Thursday, February 15, 2007

The Iraq Syndrome

President Bush claims that a Middle Eastern enemy state is consorting with and giving weapons to terrorists. He says it is developing weapons of mass destruction.

But wait. When some in his Administration make the mistake of tying these actions to the highest levels of the Iranian government, President Bush takes a step back. He says, no, while he is sure that a major power in Iran, the Quds Force, is supplying Shiite militias terrorizing Sunnis in Iraq, he is not certain that Iran's top leaders have sanctioned this.

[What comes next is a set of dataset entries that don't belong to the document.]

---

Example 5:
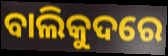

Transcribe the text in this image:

ବାଲିକୁଦରେ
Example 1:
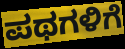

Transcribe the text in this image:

ಪಥಗಳಿಗೆ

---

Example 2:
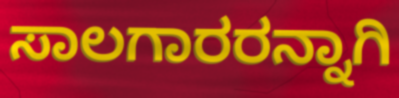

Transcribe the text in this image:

ಸಾಲಗಾರರನ್ನಾಗಿ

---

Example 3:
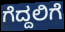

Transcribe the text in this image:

ಗೆದ್ದಲಿಗೆ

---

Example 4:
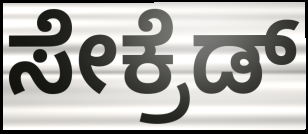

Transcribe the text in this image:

ಸೇಕ್ರೆಡ್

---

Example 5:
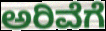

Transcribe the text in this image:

ಅರಿವೆಗೆ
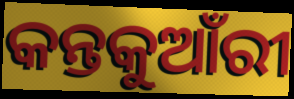
କନ୍ତକୁଆଁରୀ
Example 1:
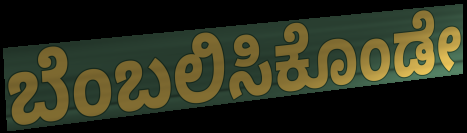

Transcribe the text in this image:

ಬೆಂಬಲಿಸಿಕೊಂಡೇ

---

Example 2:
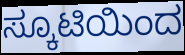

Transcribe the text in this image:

ಸ್ಕೂಟಿಯಿಂದ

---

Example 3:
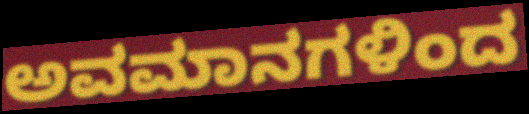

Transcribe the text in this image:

ಅವಮಾನಗಳಿಂದ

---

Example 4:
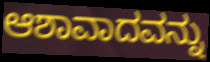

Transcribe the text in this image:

ಆಶಾವಾದವನ್ನು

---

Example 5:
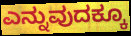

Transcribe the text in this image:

ಎನ್ನುವುದಕ್ಕೂ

While the provided facts are similar to the case for war against Iraq -- hazy claims about weapons systems and capabilities along with background briefings aimed at putting Administration claims in the press and swaying politicians and diplomats -- the President is not moving forward on Iran the same way he did with Iraq.

And that, my friends, is what the Washington Post is calling the "Iraq Syndrome", a hesitancy to take intelligence at face value and run with it. A "Baghdad briefer" who goes too far in saying that shaped charges in Iran were put there by Supreme Leader Khamenei is slapped down.

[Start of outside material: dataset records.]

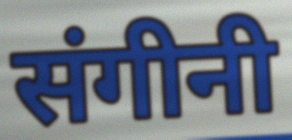
संगीनी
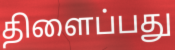
திளைப்பது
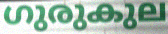
ഗുരുകുല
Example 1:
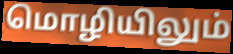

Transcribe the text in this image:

மொழியிலும்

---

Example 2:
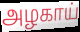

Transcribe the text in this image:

அழகாய்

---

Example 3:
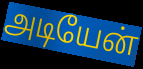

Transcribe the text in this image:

அடியேன்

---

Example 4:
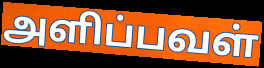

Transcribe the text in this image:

அளிப்பவள்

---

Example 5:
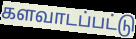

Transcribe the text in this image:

களவாடப்பட்டு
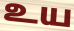
உய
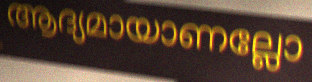
ആദ്യമായാണല്ലോ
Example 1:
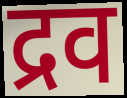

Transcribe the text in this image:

द्रव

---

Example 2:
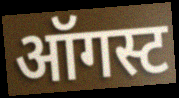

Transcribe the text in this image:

ऑगस्ट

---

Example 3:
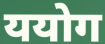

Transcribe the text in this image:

ययोग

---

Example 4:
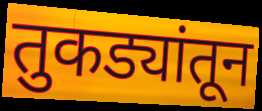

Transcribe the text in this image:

तुकड्यांतून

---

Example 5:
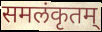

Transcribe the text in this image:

समलंकृतम्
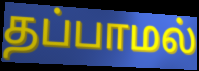
தப்பாமல்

Before the war in Iraq, an important aspect of Bush Administration thinking was that intelligence was insufficient, action was necessary, and that policymakers had to assemble what information they could from the avalanche of data often available from intelligence services.

Now, skepticism of intelligence is leavened with a healthy dose of public skepticism toward policymakers, in particular, toward non-professional high-level ideologues. While international relations and politics students are taught about the decision-making model of the Cuban Missile Crisis (usually with the slant that President Kennedy's actions were near-ideal), there is one major way that crises 50 years ago differ from those of today -- they were often conducted in secret or near-secret conditions.

Today, the case for intervention is made to the public because without public support any war will falter. Experience has taught us that politicians making decisions about war and peace without public input will lead us into disaster. That was part of the Vietnam Syndrome. The skepticism the public shows to the case made to it for war and those promoting war are primary symptoms of the Iraq Syndrome.

Well, if it took a war to get us to this amount of skepticism, that really is sad. But at least we give a case for war a hard, skeptical look, with reality rather than transformation in mind, we will be better off in the future than we are today.